*To do*: Beginning at the line containing "ring dip: (292, 227)", give again every line through the end of the data, unchanged and with both ends included. Drop any pictures.

+++

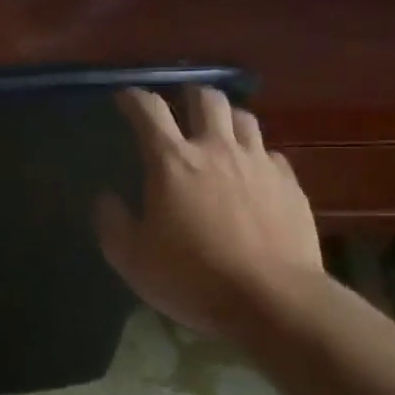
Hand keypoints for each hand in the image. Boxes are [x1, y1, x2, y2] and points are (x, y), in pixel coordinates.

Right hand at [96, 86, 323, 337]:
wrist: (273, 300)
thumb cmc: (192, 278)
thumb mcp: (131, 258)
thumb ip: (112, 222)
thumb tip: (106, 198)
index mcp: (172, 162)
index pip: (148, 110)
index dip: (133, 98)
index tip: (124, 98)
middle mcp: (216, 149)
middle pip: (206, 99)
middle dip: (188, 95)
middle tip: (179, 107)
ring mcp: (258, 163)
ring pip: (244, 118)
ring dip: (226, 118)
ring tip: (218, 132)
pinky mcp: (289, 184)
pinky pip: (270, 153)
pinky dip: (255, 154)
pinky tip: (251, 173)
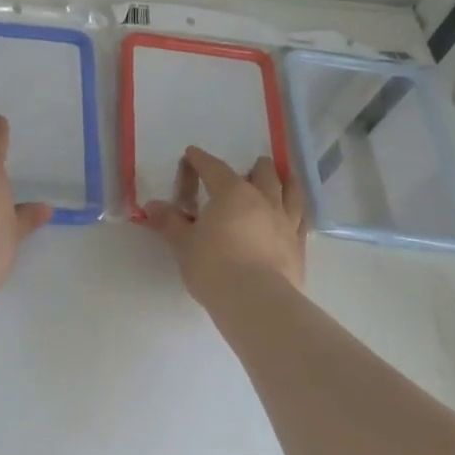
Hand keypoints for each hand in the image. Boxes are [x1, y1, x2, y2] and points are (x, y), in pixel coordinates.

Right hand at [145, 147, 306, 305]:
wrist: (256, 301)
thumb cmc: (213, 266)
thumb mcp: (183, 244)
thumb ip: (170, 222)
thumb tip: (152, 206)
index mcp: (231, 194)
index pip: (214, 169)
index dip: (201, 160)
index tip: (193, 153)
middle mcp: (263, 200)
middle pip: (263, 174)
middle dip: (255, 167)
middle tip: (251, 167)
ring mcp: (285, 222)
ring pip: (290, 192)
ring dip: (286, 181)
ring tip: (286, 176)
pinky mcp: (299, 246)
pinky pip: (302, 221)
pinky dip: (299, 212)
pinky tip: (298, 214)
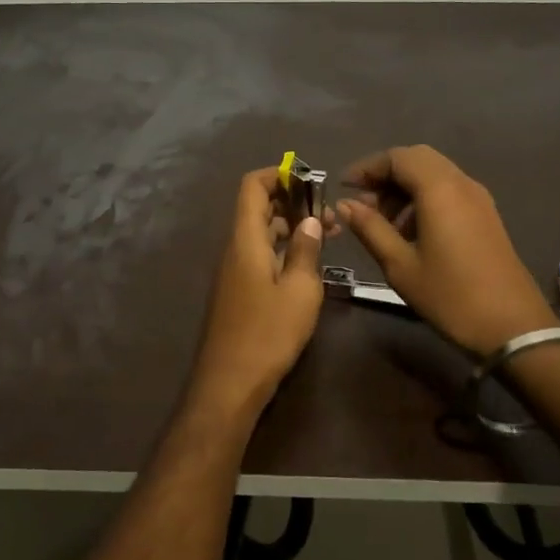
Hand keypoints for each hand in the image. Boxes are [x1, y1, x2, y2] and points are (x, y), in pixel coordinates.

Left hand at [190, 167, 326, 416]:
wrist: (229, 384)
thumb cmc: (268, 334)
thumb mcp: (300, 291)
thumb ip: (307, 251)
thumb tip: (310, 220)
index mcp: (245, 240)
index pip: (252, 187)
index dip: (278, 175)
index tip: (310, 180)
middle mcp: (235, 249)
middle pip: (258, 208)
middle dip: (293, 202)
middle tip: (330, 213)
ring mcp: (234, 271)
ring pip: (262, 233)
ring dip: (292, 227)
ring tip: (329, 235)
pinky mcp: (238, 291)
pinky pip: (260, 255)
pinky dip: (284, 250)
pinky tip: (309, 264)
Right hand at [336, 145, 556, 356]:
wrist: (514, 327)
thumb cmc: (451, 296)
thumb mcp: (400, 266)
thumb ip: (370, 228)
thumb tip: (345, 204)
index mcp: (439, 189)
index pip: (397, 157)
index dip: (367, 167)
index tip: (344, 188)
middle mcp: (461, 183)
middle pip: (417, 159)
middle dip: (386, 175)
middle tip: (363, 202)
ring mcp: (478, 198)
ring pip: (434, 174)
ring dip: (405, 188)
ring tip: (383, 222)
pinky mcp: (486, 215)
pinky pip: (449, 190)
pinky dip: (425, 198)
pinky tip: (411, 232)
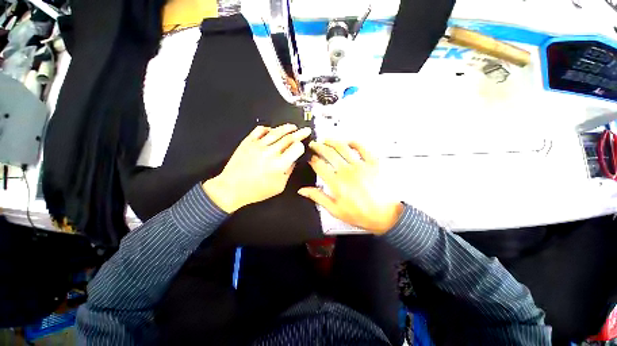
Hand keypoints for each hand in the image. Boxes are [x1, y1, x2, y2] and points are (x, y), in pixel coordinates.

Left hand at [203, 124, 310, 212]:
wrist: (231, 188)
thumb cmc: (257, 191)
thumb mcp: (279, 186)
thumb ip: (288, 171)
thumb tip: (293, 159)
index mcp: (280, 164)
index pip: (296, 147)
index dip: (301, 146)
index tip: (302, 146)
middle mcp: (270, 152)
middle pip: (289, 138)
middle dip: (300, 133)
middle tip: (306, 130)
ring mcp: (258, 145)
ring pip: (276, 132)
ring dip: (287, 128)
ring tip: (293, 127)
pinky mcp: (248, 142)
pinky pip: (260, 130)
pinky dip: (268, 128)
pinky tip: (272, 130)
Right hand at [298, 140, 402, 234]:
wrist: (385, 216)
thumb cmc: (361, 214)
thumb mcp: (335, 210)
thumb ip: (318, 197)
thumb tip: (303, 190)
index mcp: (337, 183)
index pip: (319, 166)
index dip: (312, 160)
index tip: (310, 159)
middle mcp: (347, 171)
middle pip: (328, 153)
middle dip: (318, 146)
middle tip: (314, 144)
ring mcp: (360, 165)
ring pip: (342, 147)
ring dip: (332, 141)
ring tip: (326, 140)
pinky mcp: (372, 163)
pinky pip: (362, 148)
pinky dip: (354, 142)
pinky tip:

+++

*Result for this task*:
ring dip: (292, 227)
ring tip: (329, 235)
pinky mcp: (238, 291)
pinky pip: (260, 255)
pinky dip: (284, 250)
pinky tip: (309, 264)
Right hand at [336, 145, 556, 356]:
wrist: (514, 327)
thumb cmc: (451, 296)
thumb mcp: (400, 266)
thumb ip: (370, 228)
thumb tip: (345, 204)
index mcp: (439, 189)
index pip: (397, 157)
index dip: (367, 167)
index tip: (344, 188)
middle mcp: (461, 183)
middle pip: (417, 159)
middle dip: (386, 175)
middle tip: (363, 202)
ring mcp: (478, 198)
ring pip: (434, 174)
ring dip: (405, 188)
ring tip: (383, 222)
pinky mcp: (486, 215)
pinky pip: (449, 190)
pinky dip: (425, 198)
pinky tip: (411, 232)
Hand keypoints for each hand in the image. Boxes are [x1, y1, x2, y2] and points are (x, y), in pixel coordinates.

Left hand at [203, 124, 310, 212]:
wrist: (231, 188)
thumb cmc: (257, 191)
thumb mcp: (279, 186)
thumb ip: (288, 171)
thumb tip: (293, 159)
index mcp: (280, 164)
index pip: (296, 147)
index dip: (301, 146)
index tip: (302, 146)
middle mcp: (270, 152)
middle pip: (289, 138)
middle dip: (300, 133)
middle tip: (306, 130)
ring mcp: (258, 145)
ring pip: (276, 132)
ring dip: (287, 128)
ring tip: (293, 127)
pinky mcp: (248, 142)
pinky pip: (260, 130)
pinky dip: (268, 128)
pinky tip: (272, 130)
Right hand at [298, 140, 402, 234]:
wrist: (385, 216)
thumb cmc: (361, 214)
thumb mcp: (335, 210)
thumb ip: (318, 197)
thumb tip: (303, 190)
index mcp: (337, 183)
index pip: (319, 166)
index dip: (312, 160)
index tip: (310, 159)
middle mcp: (347, 171)
middle pip: (328, 153)
middle dip: (318, 146)
middle tip: (314, 144)
ring mcp: (360, 165)
ring pip: (342, 147)
ring dip: (332, 141)
ring tip: (326, 140)
pinky mcp: (372, 163)
pinky pip: (362, 148)
pinky dip: (354, 142)
pinky tip:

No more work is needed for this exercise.